Perché non si riesce a cambiare un altro sconcio, quello dell’Italia istituzionale a due velocità: le cinque e privilegiate regioni a statuto speciale da una parte e le altre quindici “ordinarie” che pedalano?

“Questo è un tema che non è stato ancora toccato, effettivamente, in maniera idonea. Alcune regioni godono di benefici notevoli rispetto alle altre, che sono, oltretutto, in maggioranza. Sa perché questo argomento non lo si prende di petto? Perché centro-destra e centro-sinistra possiedono ciascuna una quota di queste “specialità”. Ma è una disparità fra regioni del tutto ingiustificata. Bisogna acquisire una nuova sensibilità in materia, infischiandosene di qualche voto che inevitabilmente finirà per essere perso”.

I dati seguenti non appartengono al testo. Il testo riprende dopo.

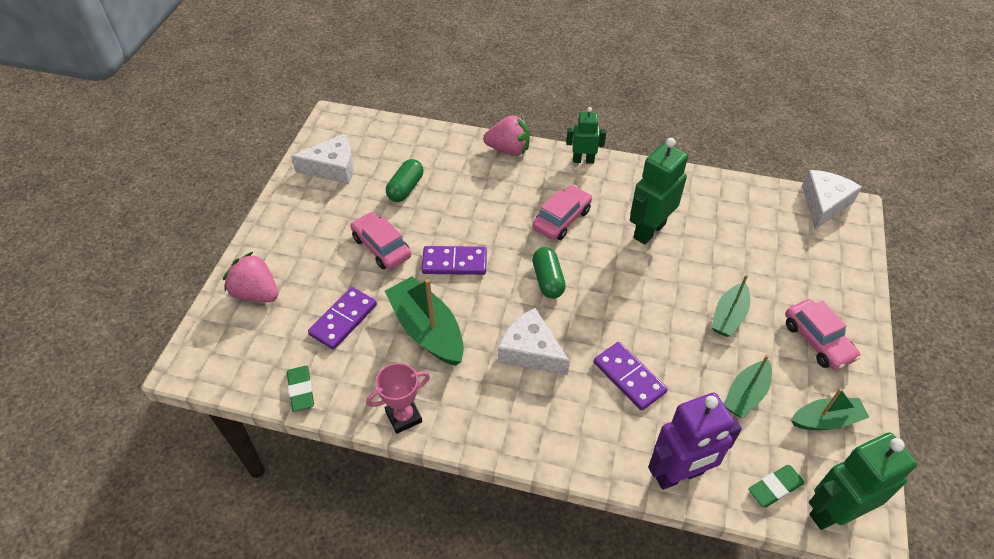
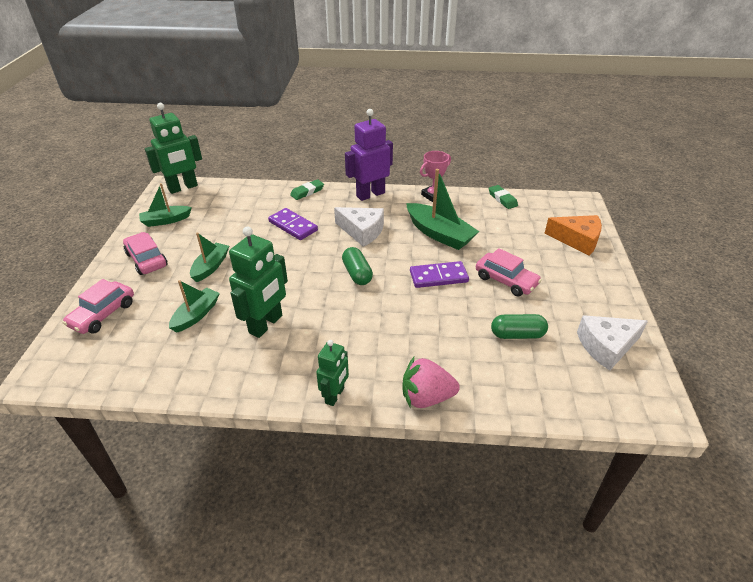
camera: 170 degrees right, 10 degrees down
pink strawberry [223,252,278,302] -> orange cheese [544,215,602,256]
purple domino [308,287,377,350] -> none
green capsule [386,159,423,202] -> green capsule turned 75 degrees clockwise [491,314,548,339]
pink car [533,185,592,240] -> pink car moved to [63,279,134,334]
green robot [566,107,606,164] -> green robot turned 60 degrees counterclockwise [316,340,349,406]
purple robot [648,393,742,490] -> purple robot moved to [345,109,393,201]
green boat [724,355,772,418] -> green boat moved to [169,280,220,333]
green eraser [748,465,805,507] -> green eraser moved to [290,179,324,200]
white cheese [802,170,862,229] -> none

Il federalismo unirà o separerà ancor di più il Nord dal Sud?

“Dipende da come sarà attuato. Se in maniera coraggiosa e non punitiva, potrà essere utile. Non dovrà trasformarsi in uno scontro tra aree del Paese ricche e meno ricche”.

Lei è stato anche presidente della Provincia di Cuneo. Da amministratore locale, Roma quant’è lontana?

“Per fortuna è più vicina Torino. Il centro deve acquisire coscienza d’essere un fondamentale momento di unità, non di privilegio”.

Efficienza nei servizi: come introdurre e far valere il principio di responsabilità?

“Attraverso valutazioni all’interno della pubblica amministrazione di cui uno fa parte. Attraverso funzioni ben delineate a livello generale e nel Paese. Ma non sempre si riesce, anche perché le responsabilità sono legate alle leggi, che sovente si sommano, semplicemente, anziché rappresentare una sintesi unitaria”.

Ma la sua ricetta qual è?

“Parlo col senso del privato, e parlo da liberale. Nella pubblica amministrazione bisogna fare come ciascuno di noi farebbe a casa propria, con la propria famiglia: agire con oculatezza. Come un buon amministratore di condominio”.

Il Piemonte che cosa può insegnare al resto d’Italia?

“Esistono settori in cui il rapporto fra l’industria e l’economia in generale è molto costruttivo tra pubblico e privato. La relazione della società col mondo imprenditoriale e occupazionale è positiva, ed è migliorata. Naturalmente, anche da noi c’è assistenzialismo, come in tutto il Paese. Però in misura relativamente ridotta”.

Quale sarà il segnale per cui un giorno potremo dire che nella Pubblica amministrazione c’è stata, finalmente, la rivoluzione?

“Quando avremo un provvedimento, non specifico, che consenta l’applicazione del seguente principio: premiare coloro che hanno fatto una buona gestione della Pubblica amministrazione e del denaro di tutti i cittadini. Oggi il consenso elettorale spesso nasce, al contrario, dalla spesa esorbitante. Quando, invece, la gente darà il voto a chi ha speso meglio, di meno e in modo giustificato, allora sarà stata la rivoluzione”.